Pasadas las doscientas páginas, María del Carmen cruza el límite. Conoce a Bárbaro quien la “invitaba a tomar el rumbo del extremo Sur, más allá del Pance, riberas de la cordillera.” El clima de la novela se vuelve más áspero y turbio, y el discurso, latinoamericanista. Bárbaro introduce a María del Carmen en prácticas aborígenes y en el consumo de hongos. “Con mi amado nos manteníamos Pance abajo, ¿haciendo qué? Bajando gringos. Así conseguía Bárbaro el merco, y le gustaba la acción (…). A mí también me daba rabia que fueran tantos y tan sonsos y que vinieran a esta tierra a encontrar los pecados capitales a precio de realización.” Las escenas que se siguen son la descripción de la Colombia que conocemos por los diarios, violenta y subversiva, y que, en su versión, Caicedo la carga de un resentimiento que seduce.
Mi parte favorita es el encuentro entre un norteamericano y Bárbaro. El diálogo empieza a caldearse en el momento en que el gringo lo contradice y propone una visión optimista y generosa del país: “Pero si yo no he visto más que armonía (…) Me gusta Colombia por los bellos paisajes y la simpatía de la gente”. Bárbaro no se resiste y lo asalta, le quita el walkman y los “bluyines Levis”, y lo golpea “para que aprenda a que las cosas son duras en este país”. María del Carmen cuenta que finalmente dejaron al gringo tirado en el río pero, que al día siguiente, los diarios decían que más tarde lo habían encontrado dos equipos de futbolistas “y que los 22 lo habían humillado, usado y abusado”.

¡Qué viva la música! es un texto distinto a Calicalabozo por la preponderancia de la voz femenina y porque el telón de fondo no es el cine sino la música: el rock y la rumba.

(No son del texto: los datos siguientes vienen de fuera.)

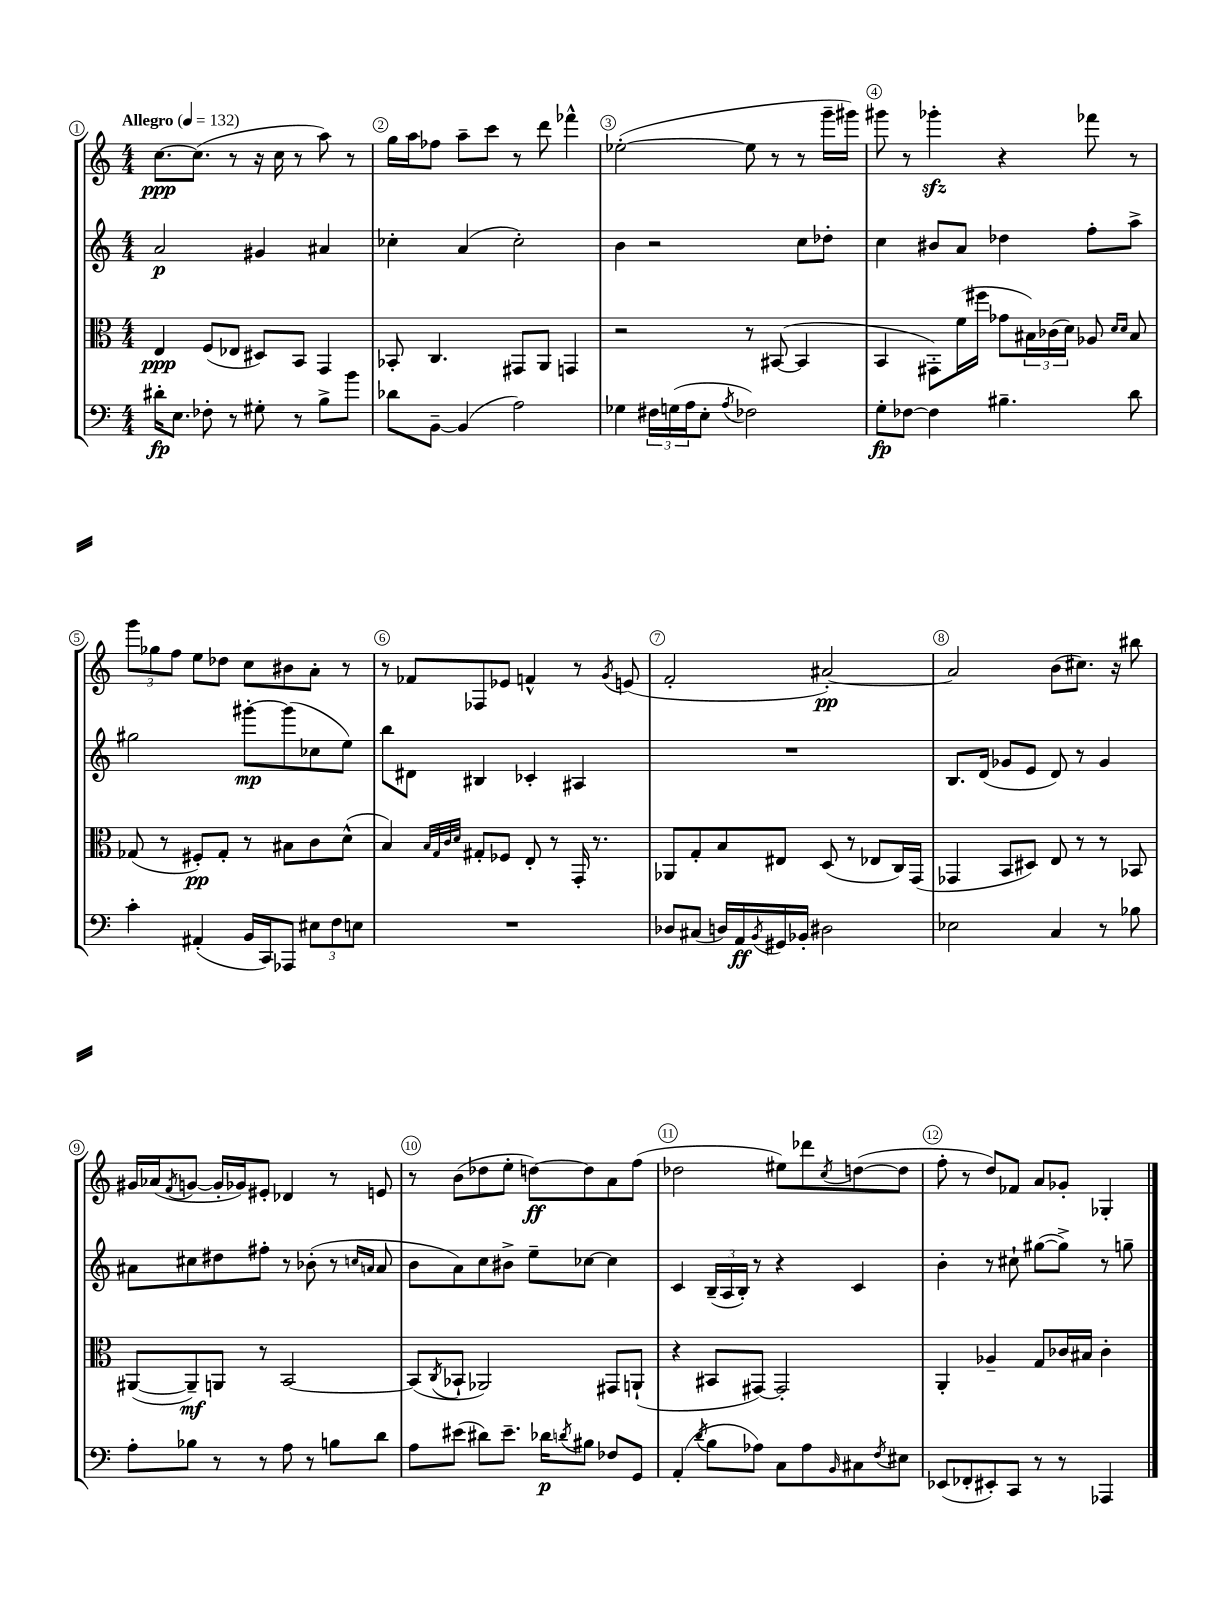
<<
\new StaffGroup <<
\new Staff = "s0" {
    \clef treble \key c \major \numericTimeSignature \time 4/4 \tempo "Allegro" 4 = 132
    c''8.~\ppp c''8.( r8 r16 c''16 r8 a''8) r8 |
    g''16 a''16 fes''8 a''8-- c'''8 r8 d'''8 fes'''4-^ |
    ees''2~-.( ees''8 r8 r8 g'''16-- gis'''16) |
    gis'''8 r8 ges'''4-.\sfz r4 fes'''8 r8 |
    \tuplet 3/2 { g'''8 ges''8 f''8 } e''8 des''8 c''8 bis'8 a'8-. r8 |
    r8 fes'8 fes8 ees'8 f'4-^ r8 \acciaccatura { g'8 } e'8( |
    f'2-. ais'2~-.\pp) |
    ais'2 b'8( cis''8.) r16 bis''8 |
    gis'16 aes'16( \acciaccatura { f'8 } g'8~ g'16-. ges'16) eis'8-. des'4 r8 e'8 |
    r8 b'8( des''8 e''8-. d''8~\ff) d''8 a'8 f''8( |
    des''2 eis''8) des'''8 \acciaccatura { c''8 } d''8~( d''8 |
    f''8-. r8 d''8) fes'8 a'8 ges'8-. ges4-. \bar "|." |
}
\new Staff = "s1" {
    \clef treble \key c \major \numericTimeSignature \time 4/4
    a'2\p gis'4 ais'4 |
    ces''4-. a'4( ces''2-.) |
    b'4 r2 c''8 des''8-. |
    c''4 bis'8 a'8 des''4 f''8-. a''8-> |
    gis''2 gis'''8~-.\mp gis'''8( ces''8 e''8) |
    b''8 dis'8 bis4 ces'4-. ais4 |
    R1 |
    b8. d'16( ges'8 e'8 d'8) r8 ges'4 |
    ais'8 cis''8 dis''8 fis''8-. r8 bes'8-.( r8 \grace { c''16 a'16 } a'8 |
    b'8 a'8) c''8 bis'8-> e''8-- ces''8~ ces''4 |
    c'4 \tuplet 3/2 { b16--( a16 b16-.) } r8 r4 c'4 |
    b'4-. r8 cis''8-! gis''8~( gis''8->) r8 g''8-- \bar "|." |
}
\new Staff = "s2" {
    \clef alto \key c \major \numericTimeSignature \time 4/4
    e4\ppp f8( ees8 dis8) b,8 g,4 |
    bes,8-. c4. gis,8 a,8 g,4 |
    r2 r8 bis,8~( bis,4 |
    b,4 gis,8-.) f'16( fis''16 ges'8 \tuplet 3/2 { bis16) ces'16( d'16) } aes8 \grace { d'16 d'16 } bis8 |
    ges8( r8 fis8-.\pp) ges8-. r8 bis8 c'8 d'8-^( |
    b4) \grace { b32 g32 c'32 d'32 } gis8-. fes8 e8-. r8 g,16-. r8. |
    aes,8 g8-. b8 eis8 d8( r8 ees8 c16) g,16( |
    ges,4 b,8 dis8) e8 r8 r8 bes,8 |
    ais,8~( ais,8--\mf) a,8 r8 b,2~ |
    b,8( \acciaccatura { c8 } bes,8-! aes,2) gis,8 a,8-!( |
    r4 bis,8 gis,8~) gis,2-. |
    a,4-. aes4-- g8 ces'16 bis16 ces'4-. \bar "|." |
}
\new Staff = "s3" {
    \clef bass \key c \major \numericTimeSignature \time 4/4
    dis'16-.\fp e8. fes8-. r8 gis8-. r8 b8-> b'8 |
    des'8 b,8~-- b,4( a2) |
    ges4 \tuplet 3/2 { fis16 g16( a16 } e8-. \acciaccatura { a8 } fes2) |
    g8-.\fp fes8~ fes4 bis4.-- d'8 |
    c'4-. ais,4-.( b,16 c,16) aes,,8 \tuplet 3/2 { eis8 f8 e8 } |
    R1 |
    des8 cis8( d16) a,16\ff \acciaccatura { b,8 } gis,16 bes,16-. dis2 |
    ees2 c4 r8 bes8 |
    a8-. bes8 r8 r8 a8 r8 b8 d'8 |
    a8 eis'8( dis'8) eis'8.-- des'16\p \acciaccatura { d'8 } bis8 fes8 g,8 |
    a,4-.( \acciaccatura { d'8 } b8 aes8) c8 aes8 \grace { b,16 } cis8 \acciaccatura { f8 } eis8 |
    ees,8( fes,8-. eis,8-.) c,8 r8 r8 aes,,4 \bar "|." |
}
>>
>>
\layout { \context { \Score \override BarNumber.break-visibility = ##(#f #t #t) barNumberVisibility = #all-bar-numbers-visible \override BarNumber.stencil = #(make-stencil-circler 0.1 0.3 ly:text-interface::print) } }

Sin embargo, (el mismo Caicedo da la idea) los componentes de su obra son intercambiables: “El atravesado, Angelita y Miguel Ángel y partes de ¡Qué viva la música! resisten como novela porque tratan los mismos temas y en algunos casos se repiten personajes como Angelita y Miguel Ángel y perfectamente se puede convertir Solano Patiño en Ricardito el Miserable”.
Si en ¡Qué viva la música!, Ricardo es un músico desquiciado al que todos esquivan en algún momento de la noche; en Calicalabozo, es el cinéfilo empedernido -un pesado- que sólo puede, y quiere hablar de cine.

Verónica Bonafina, del blog Nieva en tu cerebro.